A warning has been issued to households who could miss up to £3,300 a year.
While more than 1.4 million pensioners benefit from the Pension Credit, many do not claim this additional financial assistance which can also be a gateway to other benefits.
An estimated £1.7 billion of the unclaimed benefit comes at a time when the cost of living crisis is hitting those on low or fixed income particularly hard.
Here’s everything you need to know about applying for pension credit.
Who can claim Pension Credit?
Pension Credit is designed to help cover day-to-day living costs for people over retirement age and on low incomes.
You must live in England, Scotland or Wales and be of statutory retirement age to be eligible for pension credit.
It can be claimed by phone and online, and an online pension credit calculator can help retirees check if they are likely to be eligible and provide an estimate of what they might receive.
Further information is available on the government website or by calling 0800 99 1234.
How much money will I receive?
Pension Credit tops up a person’s weekly income to a minimum of £182.60 per week for single pensioners and £278.70 for couples.
You can get additional amounts, called “warranty credit”, if you have other responsibilities and fees.
Martin Lewis, founder and chairman of MoneySavingExpert.com, said pensioners who owe a payment could receive up to £3,300 a year.
He said: “In the midst of the cost of living crisis, it is a national tragedy that living for a million pensioners does not benefit from a major increase in their income.
“My general rule of thumb is: if you (or someone you know) are aged 66 or over and your total income is less than around £200 a week, log on or call the pension credit to see if you qualify for a payment of up to £3,300 a year.
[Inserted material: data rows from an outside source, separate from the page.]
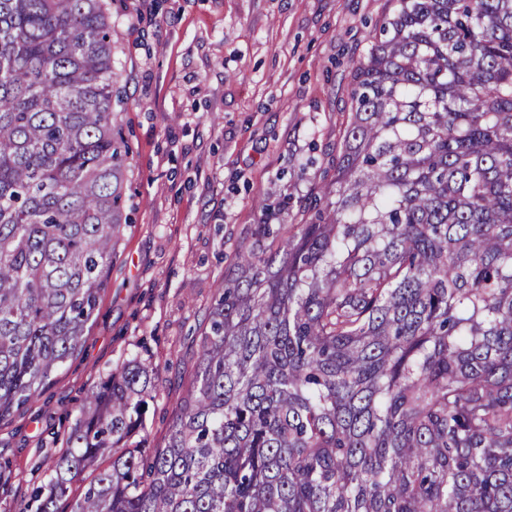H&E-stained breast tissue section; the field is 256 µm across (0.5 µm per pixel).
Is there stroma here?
Segmentation results:
<instances>
[{
  "mask_svg": "<svg viewBox=\"0 0 512 512\" xmlns=\"http://www.w3.org/2000/svg\"><path fill=\"white\" fill-rule=\"evenodd\" d=\"M390 0H114V80L127 101L128 225L93 325L56 383L0 423V512H35L83 399L130 356L163 368L145 435L182 395L178 357L256 223L257 193L330 178L352 67Z\"/></svg>",
  "mask_w": 512,
  "mask_h": 512,
  "instance_id": "obj_1",
  "label": "stroma"
}]
</instances>
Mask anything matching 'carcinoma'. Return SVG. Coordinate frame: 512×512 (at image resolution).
I'll list each match as a JSON object with an SVG mask.
<instances>
[{
  "label": "carcinoma",
  "instance_id": "obj_1",
  "mask_svg": "<svg viewBox=\"0 0 512 512\" xmlns=\"http://www.w3.org/2000/svg\"><path fill=\"white\" fill-rule=\"evenodd\" d=\"M332 178L228 255L168 428L87 394L37 512H512V0H391ZM106 0H0V422L77 353L123 201Z\"/></svg>",
  "mask_w": 512,
  "mask_h": 512
}]
</instances>
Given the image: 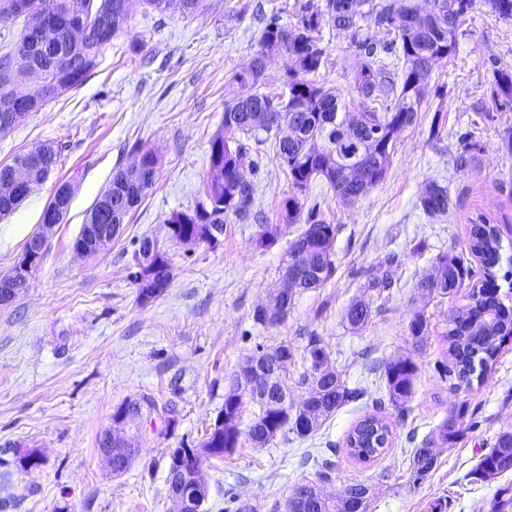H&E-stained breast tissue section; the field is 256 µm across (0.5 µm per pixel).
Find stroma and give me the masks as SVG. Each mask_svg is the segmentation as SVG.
Returning <instances> with one entry per match:
<instances>
[{"label": "stroma", "mask_w": 512, "mask_h": 512, "mask_svg": "<svg viewBox=\"0 0 512 512\" xmlns=\"http://www.w3.org/2000/svg\"><path fill=\"white\" fill-rule=\"evenodd\" d=\"M321 0H203L186 15L154 12L131 0L123 32L106 45L83 85L63 92L42 111L0 133V163L40 143L53 144L61 163L13 214L0 218V278L11 273L28 238L45 233V255L27 287L0 304V512H173L166 474L169 451L198 446L224 405L235 373L257 348L282 343L296 354L288 367V394H305L307 335L320 336L330 362L362 396L331 413L314 434L276 438L262 448L243 444L211 461L204 512H286L302 479H316L322 460L333 464L329 491L354 480L376 484L370 512H488L512 473L484 483L472 472L499 433L512 430V342L493 370L471 389H455L437 364H450L442 337L448 315L468 304L483 269L469 248L470 228L484 216L512 244V103L493 94L494 74L512 72V23L476 6L466 16L456 52L434 65L417 119L397 140L386 177L352 205L342 204L324 179L312 180L300 199L318 206L335 225V271L316 289L296 291L286 320L262 326L258 304L283 284L288 246L306 225L280 220L293 188L272 142L247 141L244 174L254 185L258 221L229 220L214 245L176 243L167 236L173 212L194 209L208 170L209 141L224 107L239 91L235 74L251 64L270 18L296 23L306 5ZM327 64L318 82L349 98L363 58L348 33L320 30ZM160 158L156 183L131 212L112 243L81 257L71 249L88 211L116 168L131 161L134 142ZM68 182L72 200L62 224L43 232L41 215L56 182ZM446 186L454 206L430 217L420 206L428 182ZM279 227L269 248L256 246L261 225ZM157 240L172 264L164 294L148 305L136 299L131 278L137 240ZM460 257L471 274L451 297L424 298L416 285L439 254ZM386 278L390 288H370ZM365 302L369 322L354 331L343 315ZM428 327L414 342L410 323ZM403 357L419 371L404 407L387 406L393 443L370 464L350 457L351 427L386 399L383 366ZM149 395L174 404L177 424L161 414L141 424L139 453L113 475L98 439L112 427L115 408ZM469 428L457 443L437 448V463L419 485L409 482L411 455L458 406ZM36 452L25 471L17 458Z\"/></svg>", "instance_id": "35a3bbf8"}]
</instances>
“I’m not saying everyone will have it, but many will, and it only takes a few minutes to find out. So don’t delay, just call.
‘And not only is this money serious, it’s also often a bridging fee which means you are eligible for a range of other help, such as council tax cuts, the additional £650 funding aid for energy, discount on hot houses, housing allowance, dental and optical care and, for those over 75, a free TV licence.
Caroline Abrahams, Charity Director at Age UK, added: “Any older person on a low or modest income who is struggling with their bills, or would like to know more about any additional income that may be available, can also contact Age UK for advice. help to check all their rights and see if they are among the missing ones.